Cultural psychologists have suggested that moral issues cluster into at least three different realms: the ethics of autonomy (individual rights), the ethics of community (social codes) and the ethics of divinity (purity and sanctity*) [1]. It seems that at least some of the friction encountered when liberals clash with conservatives arises from the moral domains that they are most concerned with (the ethics of autonomy for liberals, and for conservatives an expanded domain that touches on the ethics of community and perhaps also divinity) [2]. Neither domain is necessarily better or more justifiable than the other, and recognising that our different cultural backgrounds may lead us further into one domain than another provides a jumping off point for truly trying to engage with the concerns and arguments of your ‘adversary’, whether liberal or conservative.
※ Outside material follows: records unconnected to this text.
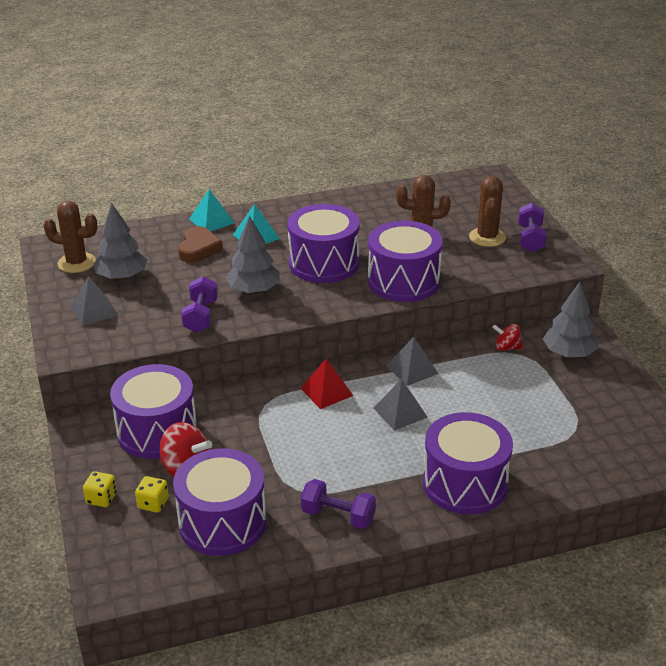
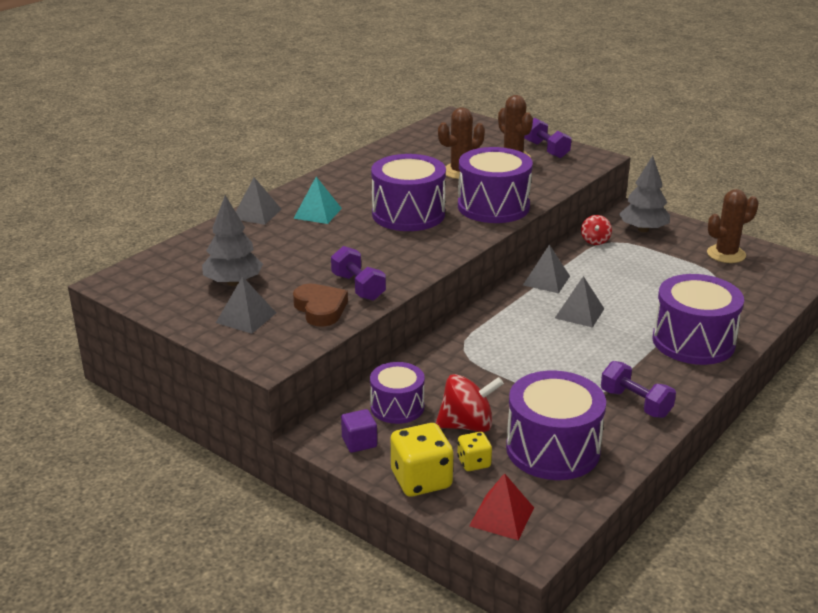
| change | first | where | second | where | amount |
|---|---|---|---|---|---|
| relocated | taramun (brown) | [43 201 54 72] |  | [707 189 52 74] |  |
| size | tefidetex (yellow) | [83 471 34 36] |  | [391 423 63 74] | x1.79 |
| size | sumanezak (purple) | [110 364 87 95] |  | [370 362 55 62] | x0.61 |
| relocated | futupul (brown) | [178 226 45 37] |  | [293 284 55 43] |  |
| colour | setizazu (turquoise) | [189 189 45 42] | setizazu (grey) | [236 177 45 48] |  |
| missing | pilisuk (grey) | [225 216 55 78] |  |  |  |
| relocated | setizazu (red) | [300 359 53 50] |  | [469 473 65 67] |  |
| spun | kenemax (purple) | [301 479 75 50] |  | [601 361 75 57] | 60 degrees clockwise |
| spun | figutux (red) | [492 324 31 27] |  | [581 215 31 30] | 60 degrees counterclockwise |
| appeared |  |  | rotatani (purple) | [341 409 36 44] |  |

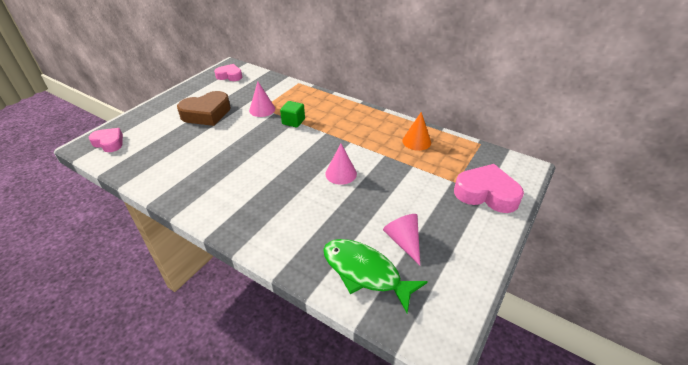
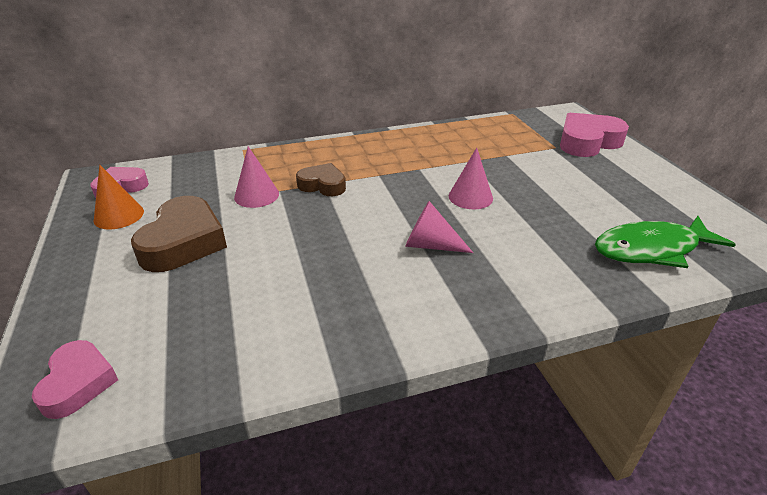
| change | first | where | second | where | amount |
|---|---|---|---|---|---|
| spun | futupul (pink) | [89 128 34 24] |  | [32 340 86 79] | 105 degrees clockwise |
| exchanged | rotatani (green) | [280 101 25 27] | futupul (brown) | [296 163 50 33] |  |
| relocated | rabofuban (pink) | [383 214 37 51] |  | [405 201 68 52] |  |
| relocated | rabofuban (orange) | [402 112 29 39] |  | [94 165 50 65] |  |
Unless, of course, you’re absolutely certain that the morality you embrace is underwritten by God, the cosmic law giver, and that deviation from your moral path is an affront to your creator, a transgression punishable by eternal torment.
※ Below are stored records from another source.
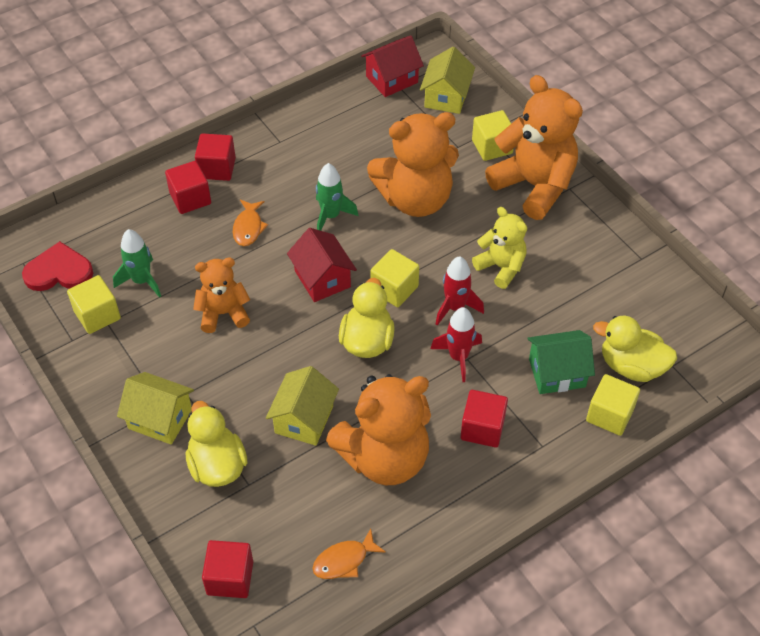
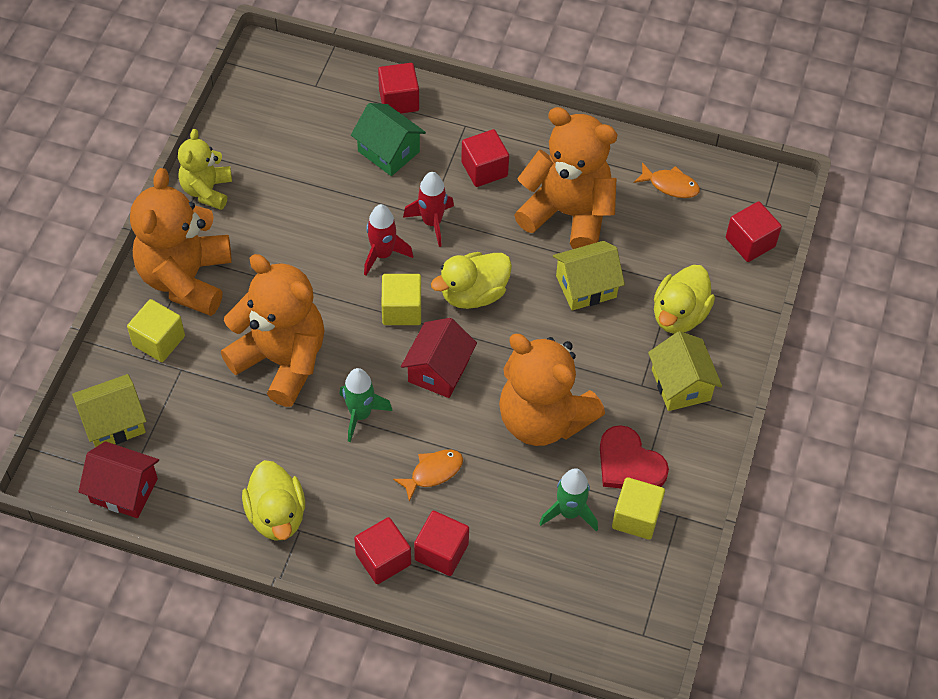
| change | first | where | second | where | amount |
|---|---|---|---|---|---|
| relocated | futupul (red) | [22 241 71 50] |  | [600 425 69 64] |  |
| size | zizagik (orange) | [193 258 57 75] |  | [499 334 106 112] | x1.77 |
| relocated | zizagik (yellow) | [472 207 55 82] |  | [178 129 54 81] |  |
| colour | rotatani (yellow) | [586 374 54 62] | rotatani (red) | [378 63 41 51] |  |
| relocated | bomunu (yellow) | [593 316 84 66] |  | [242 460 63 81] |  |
Productive conversations cannot take place between disputants that start from radically different and immovable moral positions. A bit more humility is required. We need to accept that we must listen to the arguments of other people, and possibly revise our stances in light of what they say. This cannot happen when two (or more) sincerely and held religious belief systems come into conflict (except perhaps for some very general claims, such as ‘killing is wrong’ – but you hardly need a religious basis for thinking that!). And this is why making children more fundamentalist -- more certain that anyone who thinks something different from them is an enemy to be thwarted, and certainly not persuaded by -- is a sure fire way to ensure that we all go to hell in a hand basket.

*The ethics of divinity are usually somewhat alien to many Westerners, especially of the non-religious variety, who typically occupy the two-dimensional plane created by the axes of ethics of community and ethics of autonomy. The ethics of divinity have been characterised in the following way:
“The ethics of divinity: divinity/purity violations. In these cases a person disrespects the sacredness of God, or causes impurity or degradation to himself/herself, or to others. To decide if an action is wrong, you think about things like sin, the natural order of things, sanctity, and the protection of the soul or the world from degradation and spiritual defilement.” [3]
Notes
1. Shweder, R. A., Much, N. C., Mahapatra, M. & Park, L. The “Big Three” of morality (autonomy, community, divinity) and the “Big Three” of suffering. In Morality and Health (eds Brandt, A. & Rozin, P.) 119–169 (Routledge, New York, 1997).

2. Haidt, J. & Hersh, M. Sexual morality: The cultures and emotions of conservatives and liberals. Journal of Applied Social Psychology 31, 191-221 (2001).

3. Rozin, P., Lowery, L., Imada, S. & Haidt, J. The moral-emotion triad hypothesis: A mapping between three moral emotions (contempt, anger, disgust) and three moral ethics (community, autonomy, divinity). Journal of Personality and Social Psychology 76, 574-586 (1999).